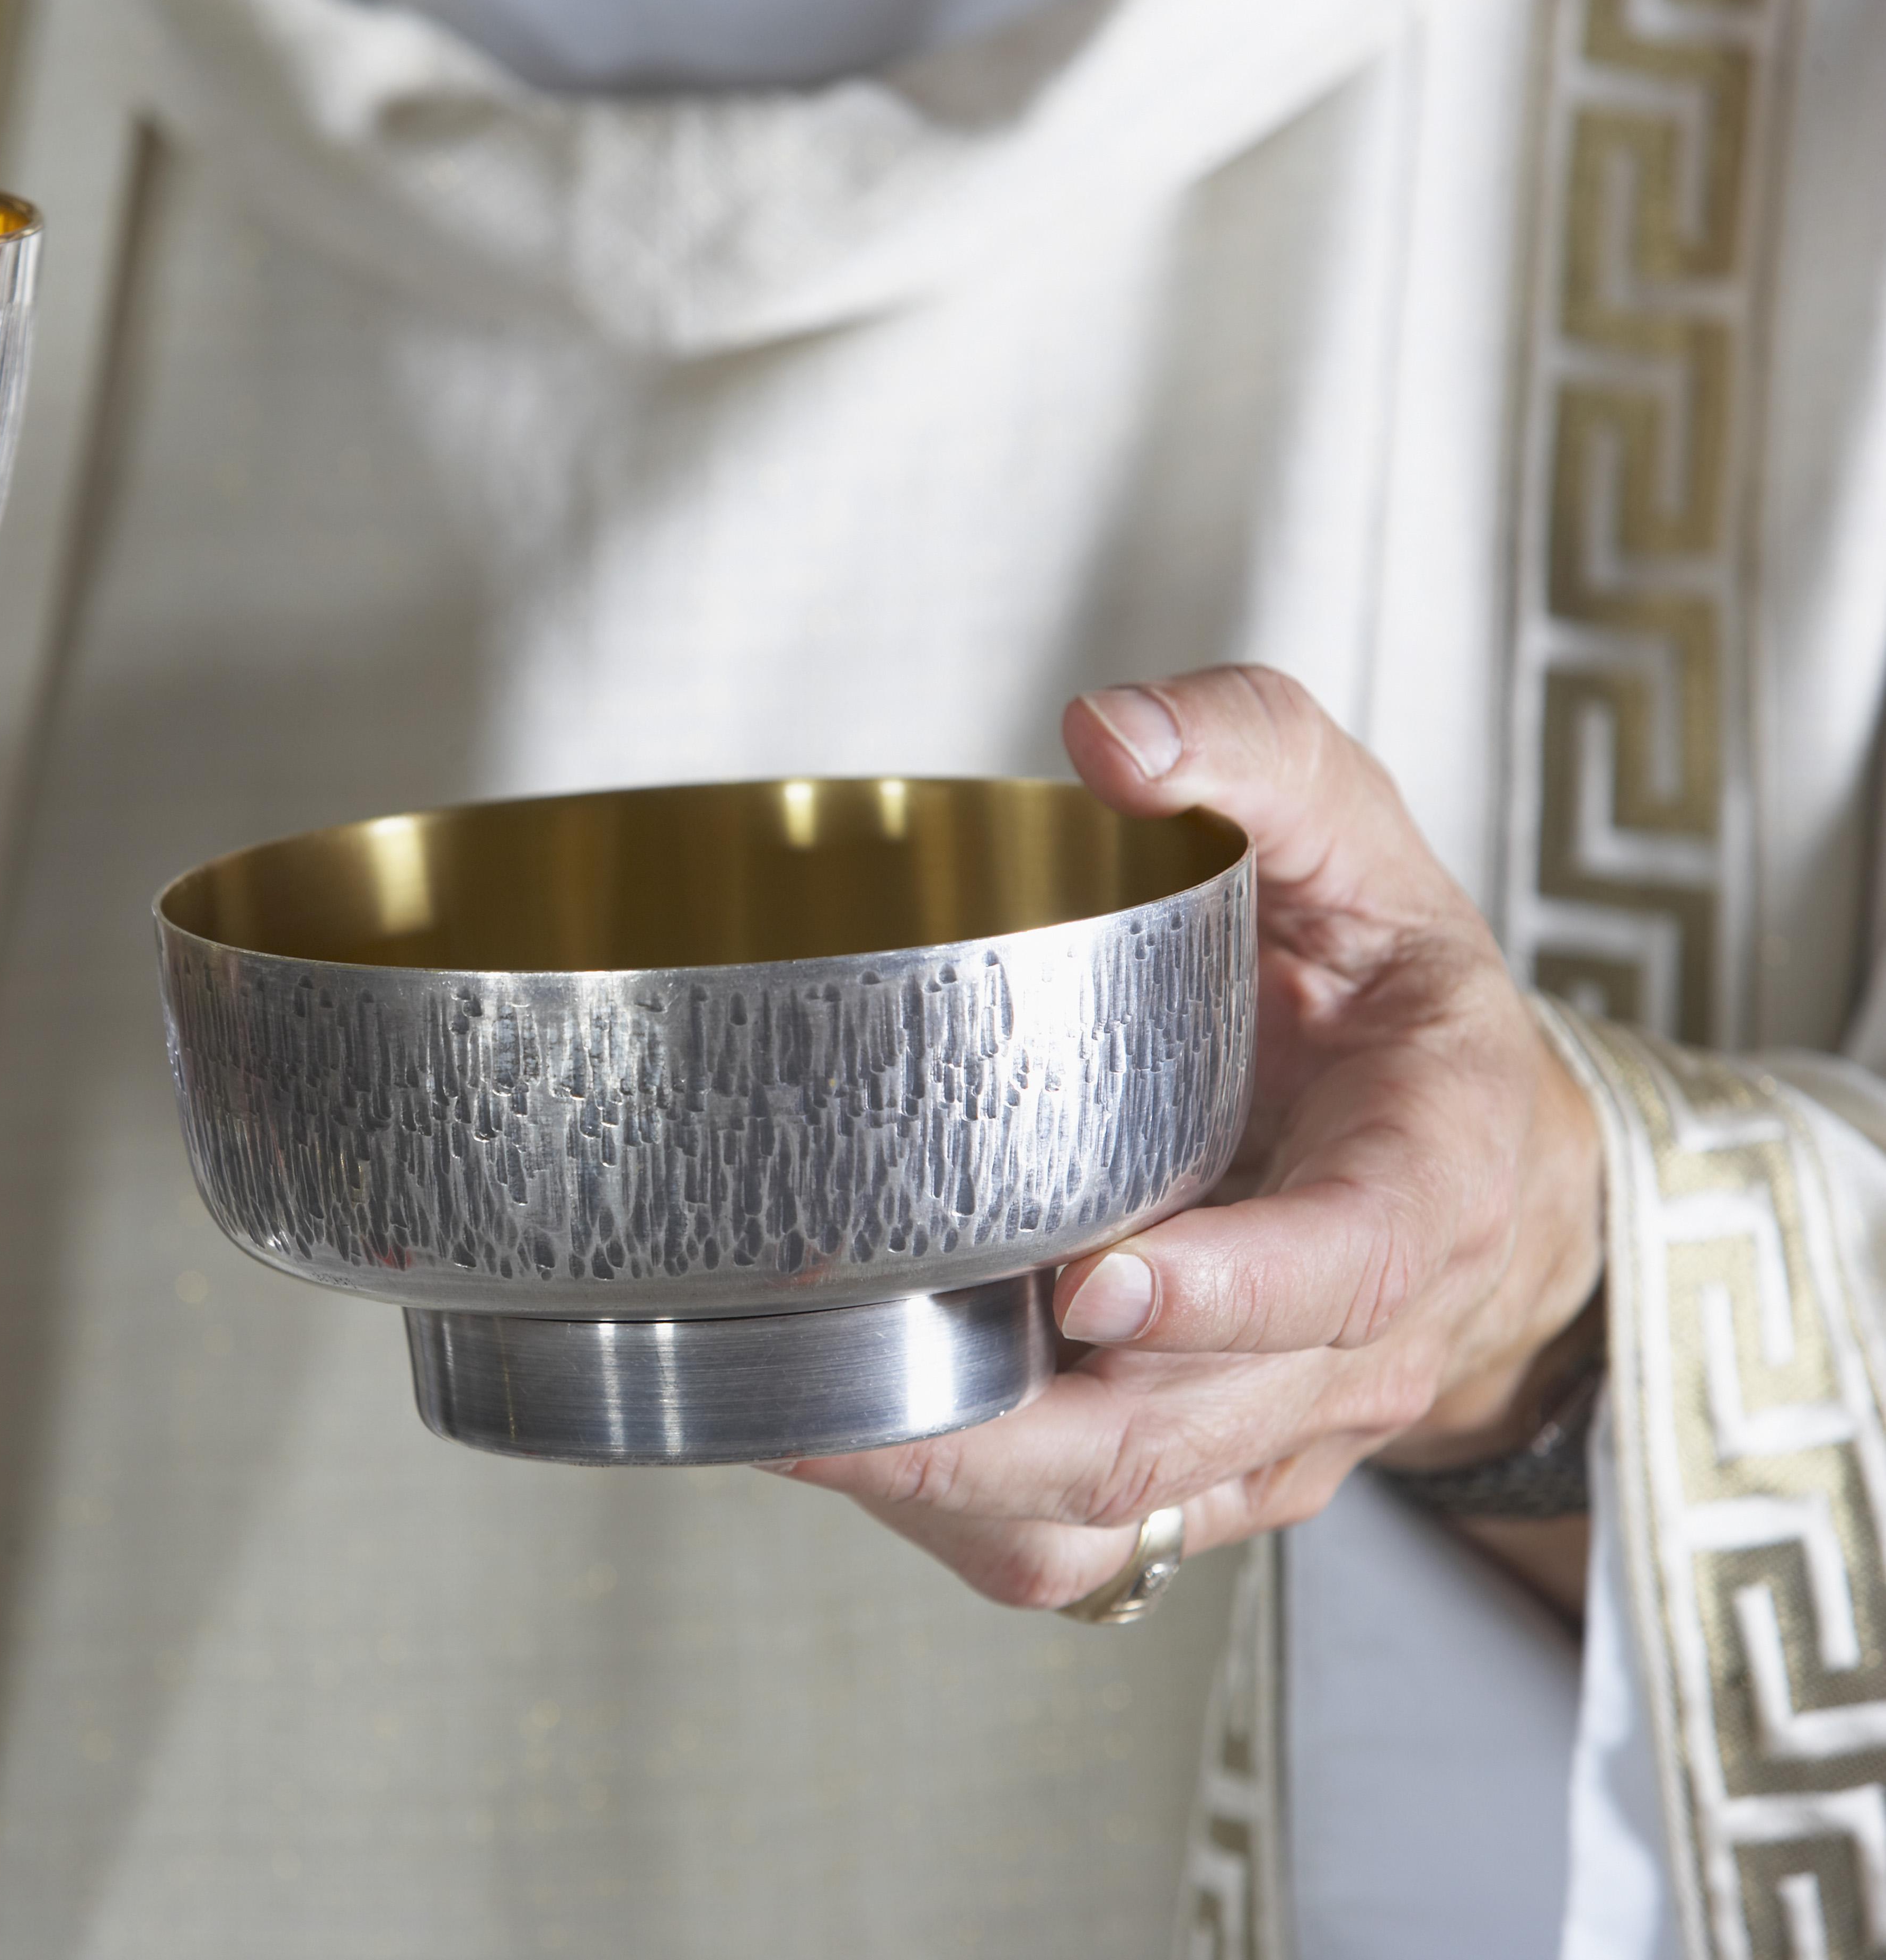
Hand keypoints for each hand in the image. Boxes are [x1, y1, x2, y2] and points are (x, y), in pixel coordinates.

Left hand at [773, 666, 1602, 1612]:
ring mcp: (1282, 1432)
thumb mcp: (1364, 843)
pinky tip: (849, 1451)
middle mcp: (1359, 1343)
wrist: (1487, 1165)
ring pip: (1123, 1518)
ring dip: (959, 1494)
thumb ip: (1257, 756)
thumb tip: (1109, 733)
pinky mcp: (1210, 1480)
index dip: (1222, 1296)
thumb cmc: (1400, 997)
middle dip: (1010, 1435)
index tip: (1090, 1284)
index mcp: (1429, 1182)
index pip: (1347, 1269)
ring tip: (797, 1428)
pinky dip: (964, 1522)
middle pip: (1187, 1434)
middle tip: (839, 1396)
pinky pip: (1092, 1550)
================
Please print an exact copy of the records, with no pictures.

• Your response
Hand keypoints for each hand in the image. Boxes are [x1, y1, x2, y2] and points are (x, y), in pixel coordinates.

Left hand at [773, 666, 1602, 1612]:
ring mcp: (1282, 1432)
thumb mcp: (1364, 843)
pinky tip: (849, 1451)
middle mcp: (1359, 1343)
wrist: (1487, 1165)
ring pip: (1123, 1518)
ring dip: (959, 1494)
thumb ip: (1257, 756)
thumb tip: (1109, 733)
pinky mcp: (1210, 1480)
index dip: (1222, 1296)
thumb cmc: (1400, 997)
middle dip: (1010, 1435)
index tip: (1090, 1284)
index mcp: (1429, 1182)
index pip: (1347, 1269)
ring tip: (797, 1428)
pinky dip: (964, 1522)
middle pip: (1187, 1434)
middle tip: (839, 1396)
pinky pip: (1092, 1550)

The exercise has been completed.